■ TO DO: Find "text: (985, 1116) -> (835, 1144), moved" in the data, then restate the line it sits in and every later line word for word, ending with the last line.

Layout change descriptions
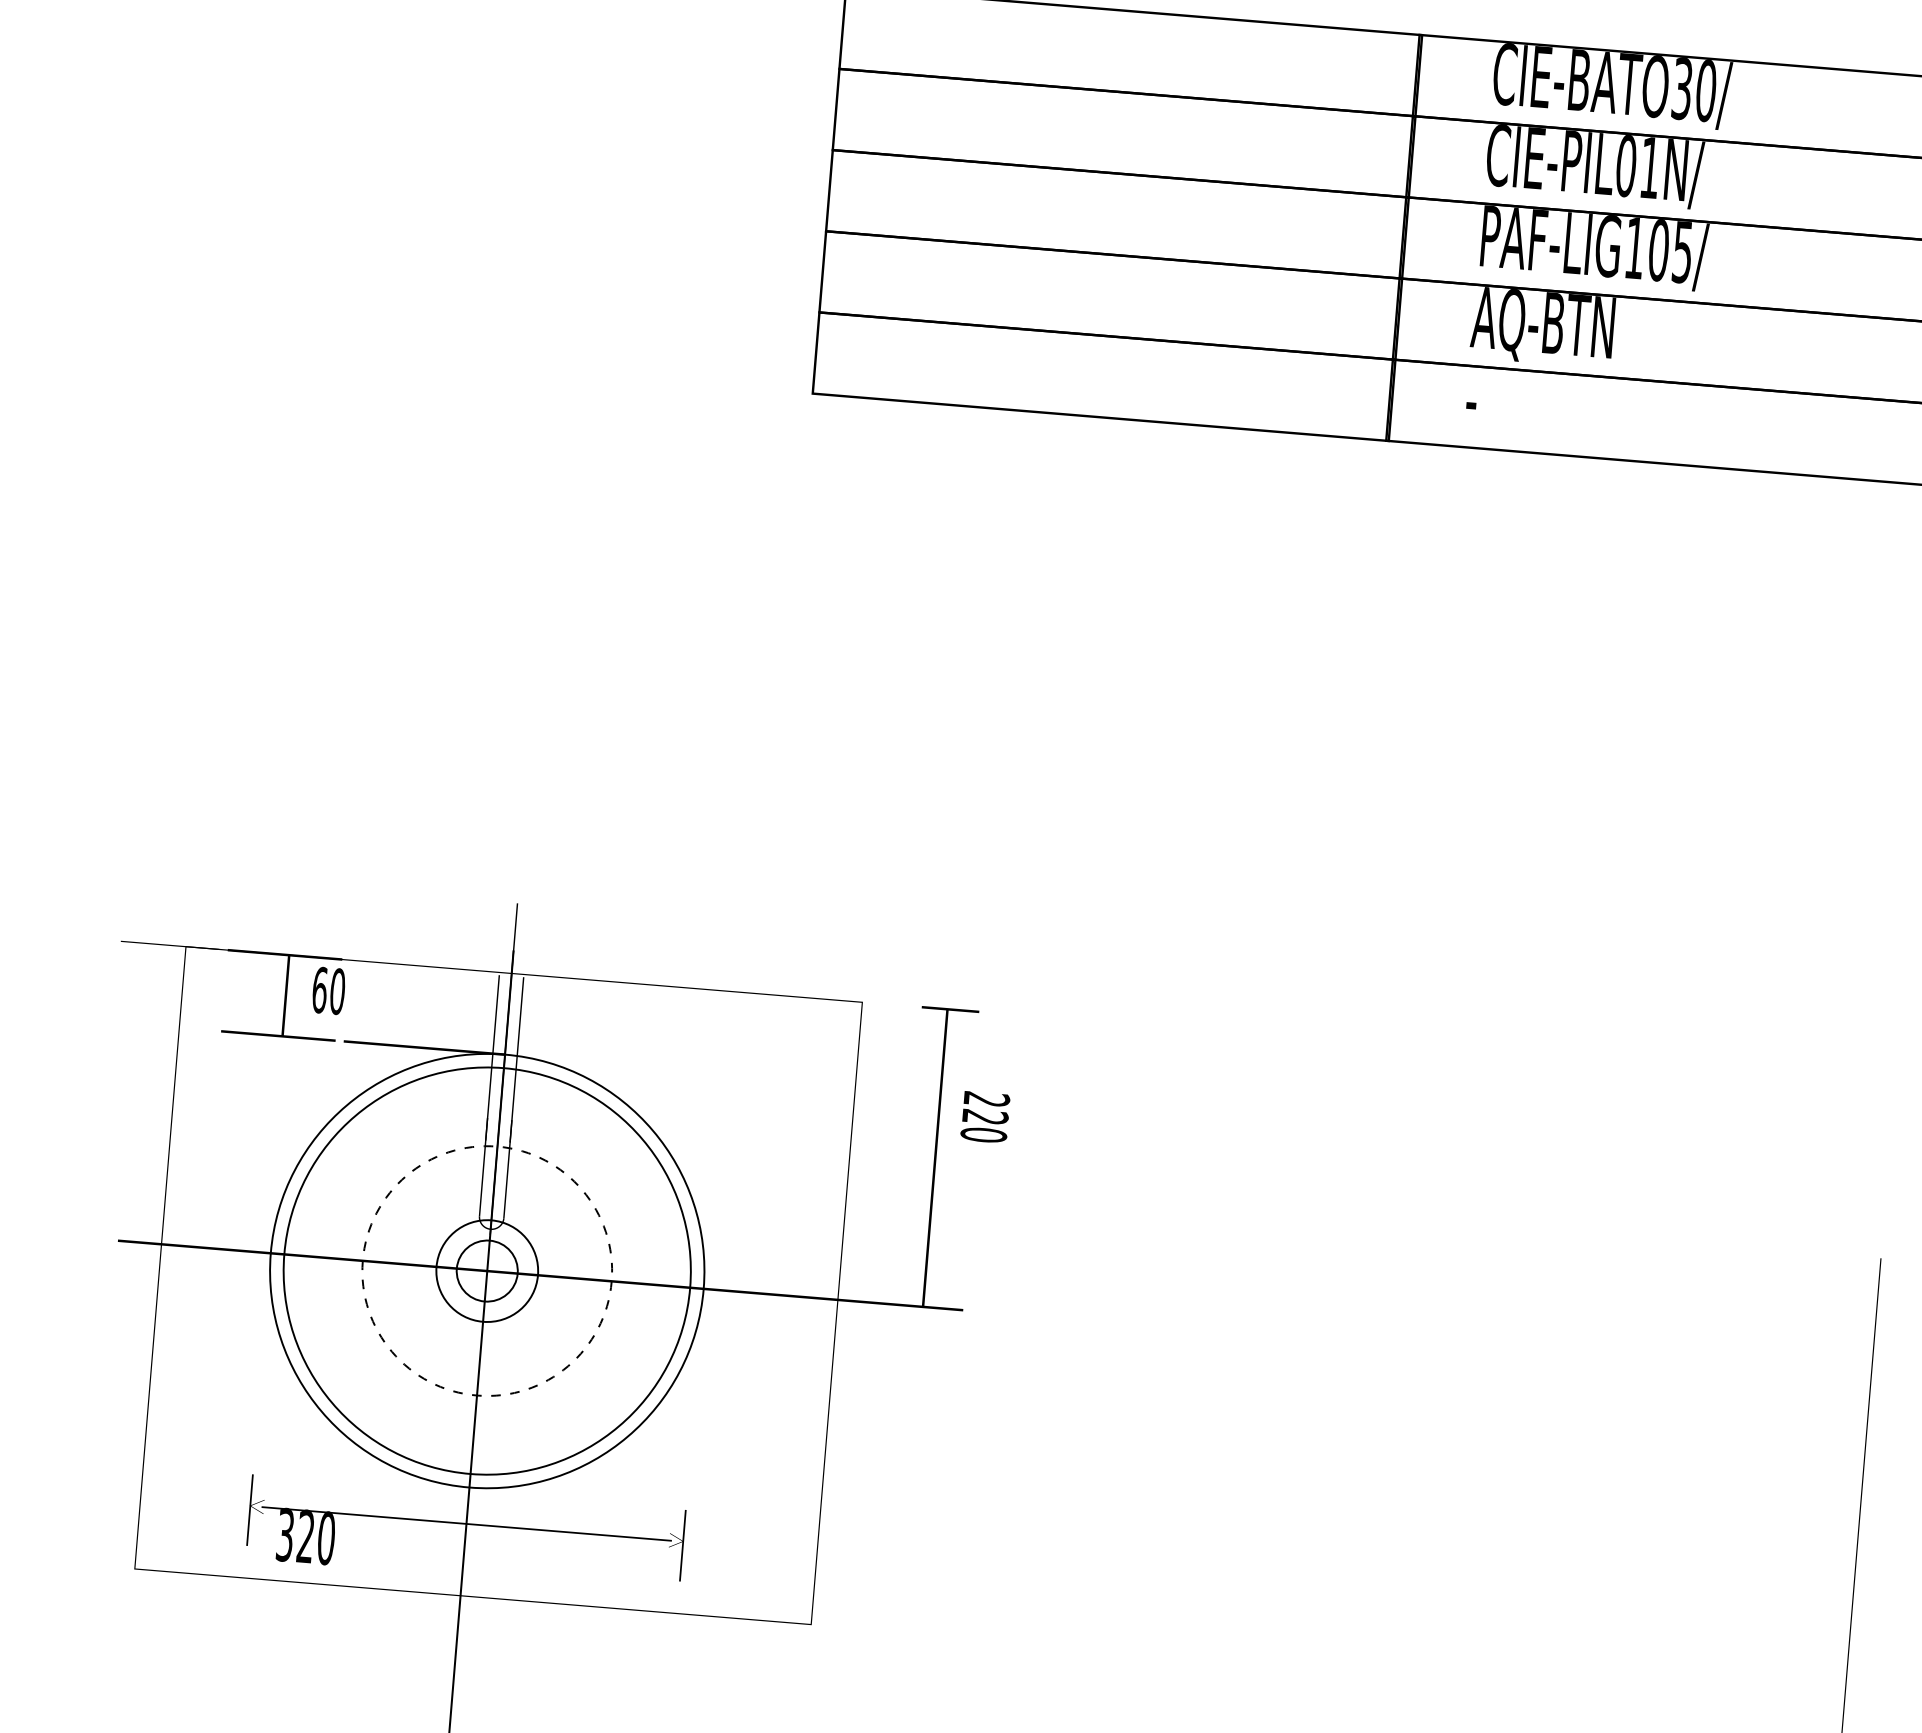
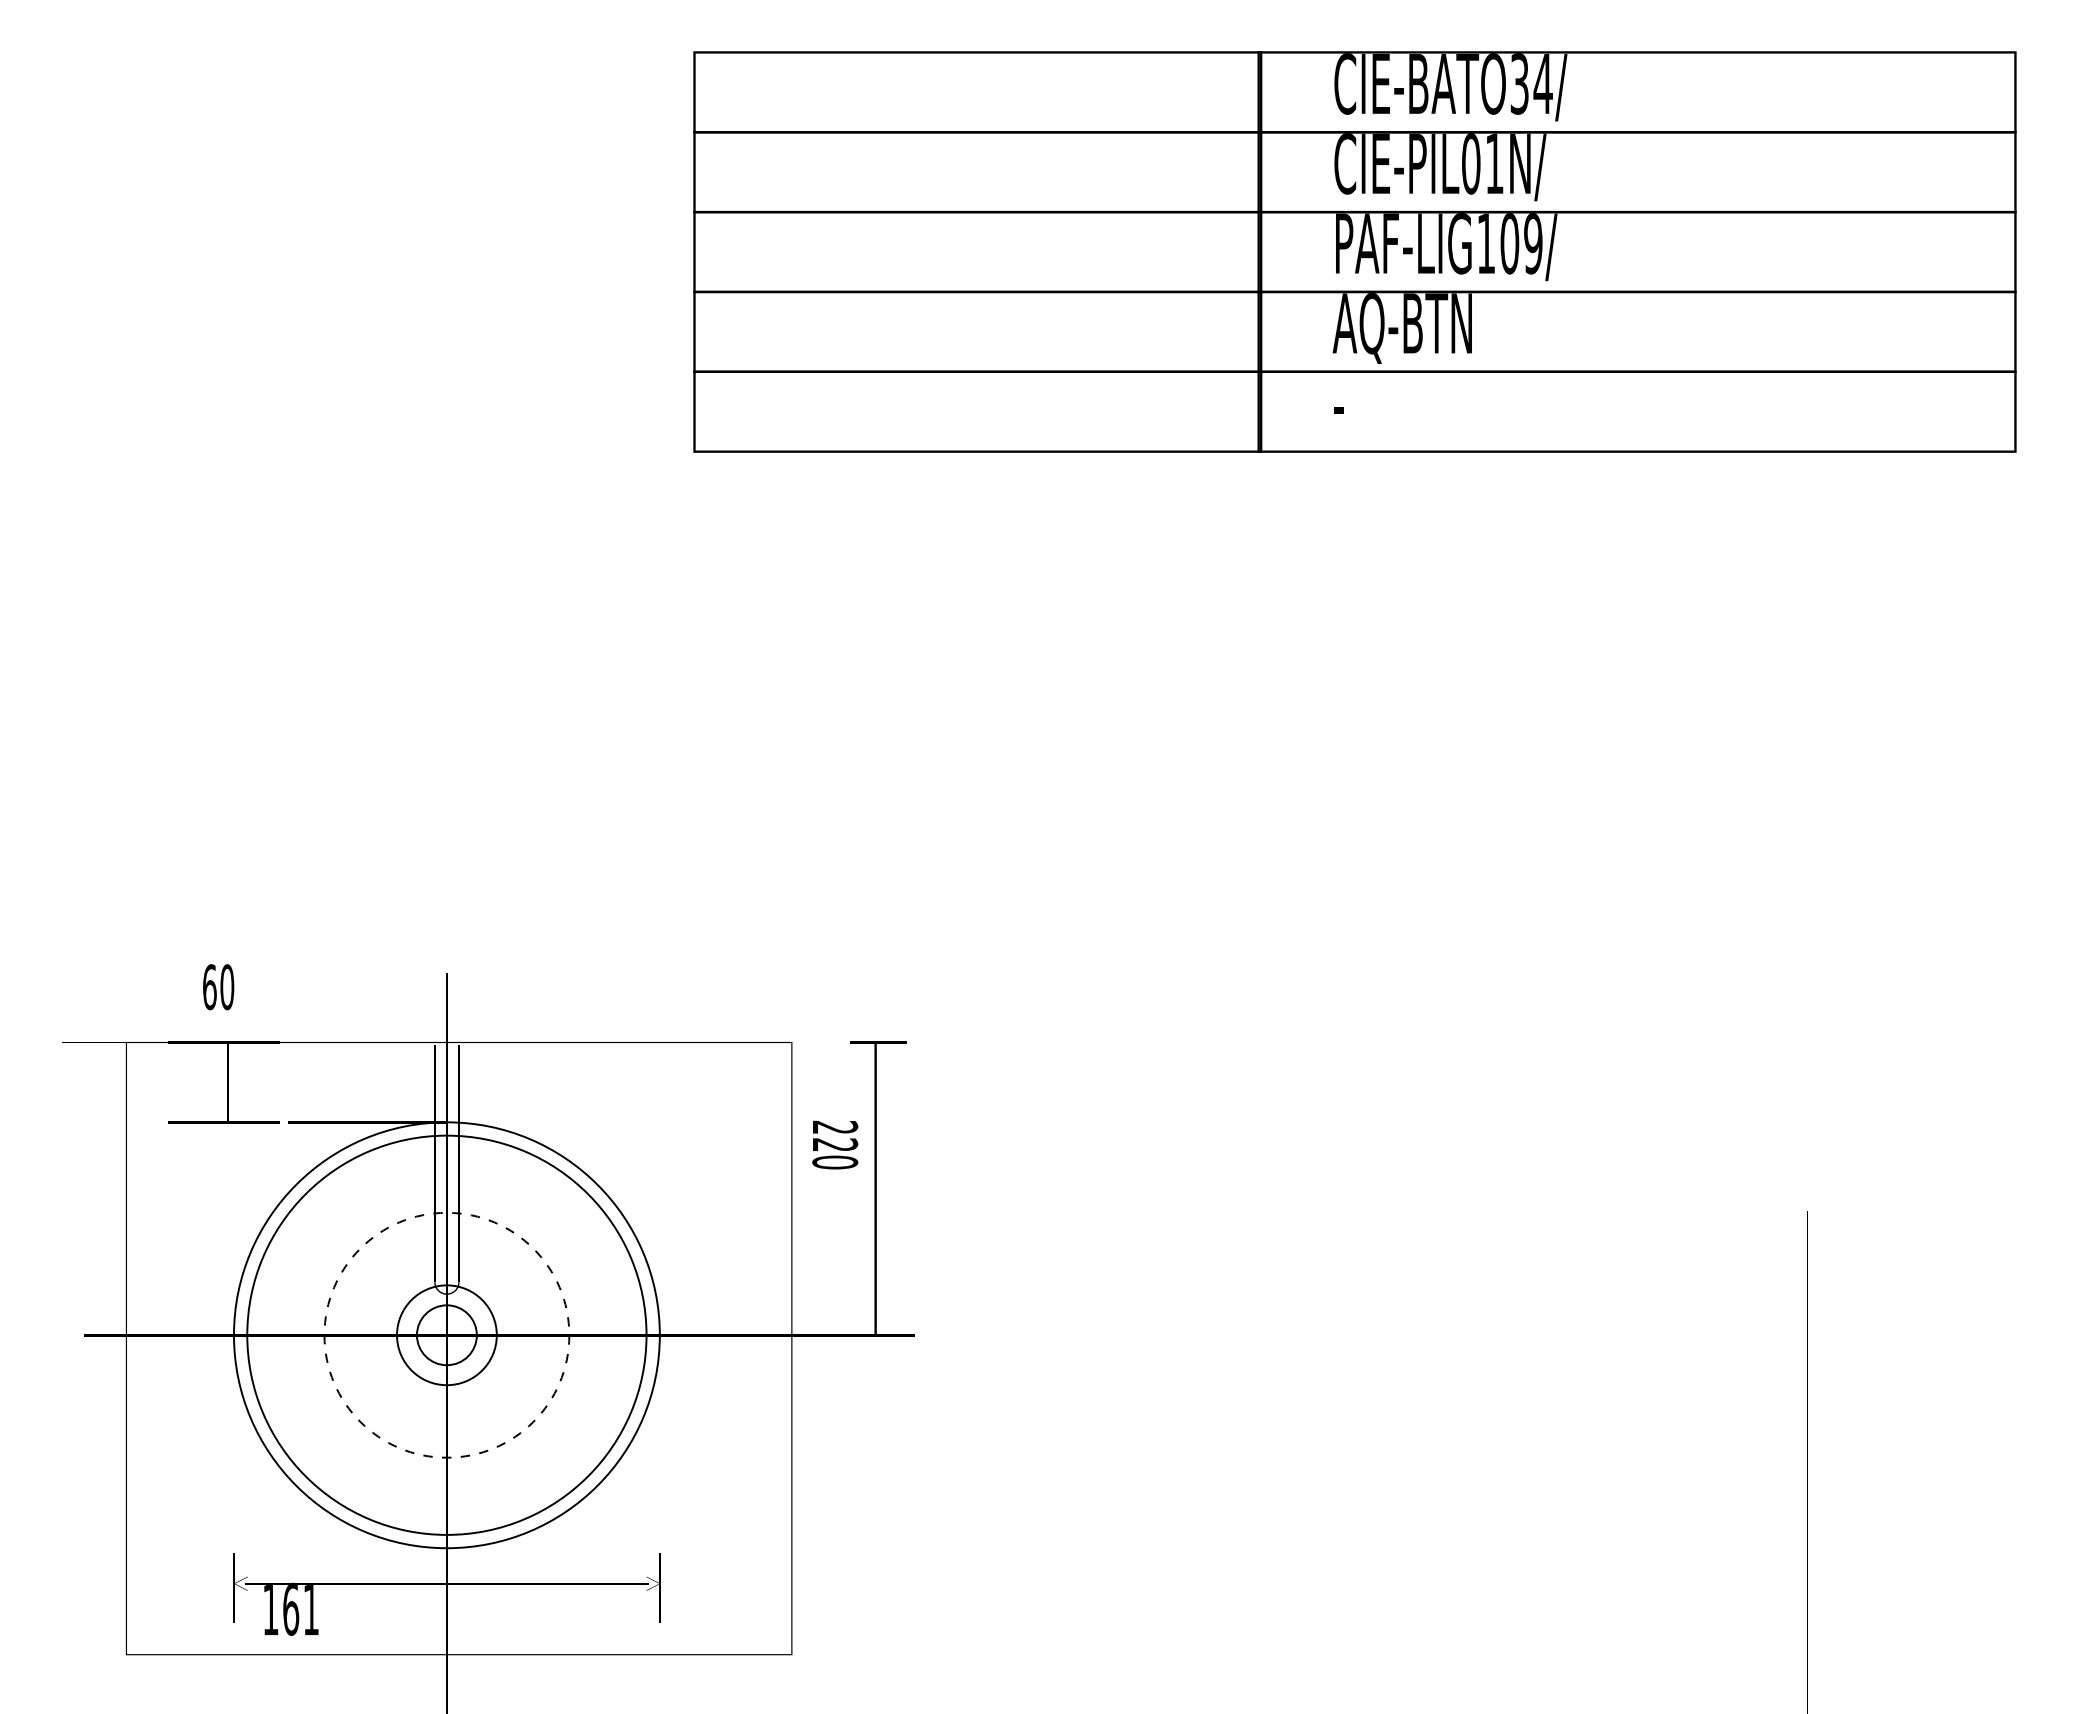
text: (1705, 90) -> (1542, 83), CIE-BATO30/ -> CIE-BATO34/
text: (1682, 252) -> (1533, 243), PAF-LIG105/ -> PAF-LIG109/
text: (328, 991) -> (218, 987), moved
text: (985, 1116) -> (835, 1144), moved
text: (306, 1535) -> (291, 1608), 320 -> 161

■ ANSWER BOX:
text: (985, 1116) -> (835, 1144), moved
text: (306, 1535) -> (291, 1608), 320 -> 161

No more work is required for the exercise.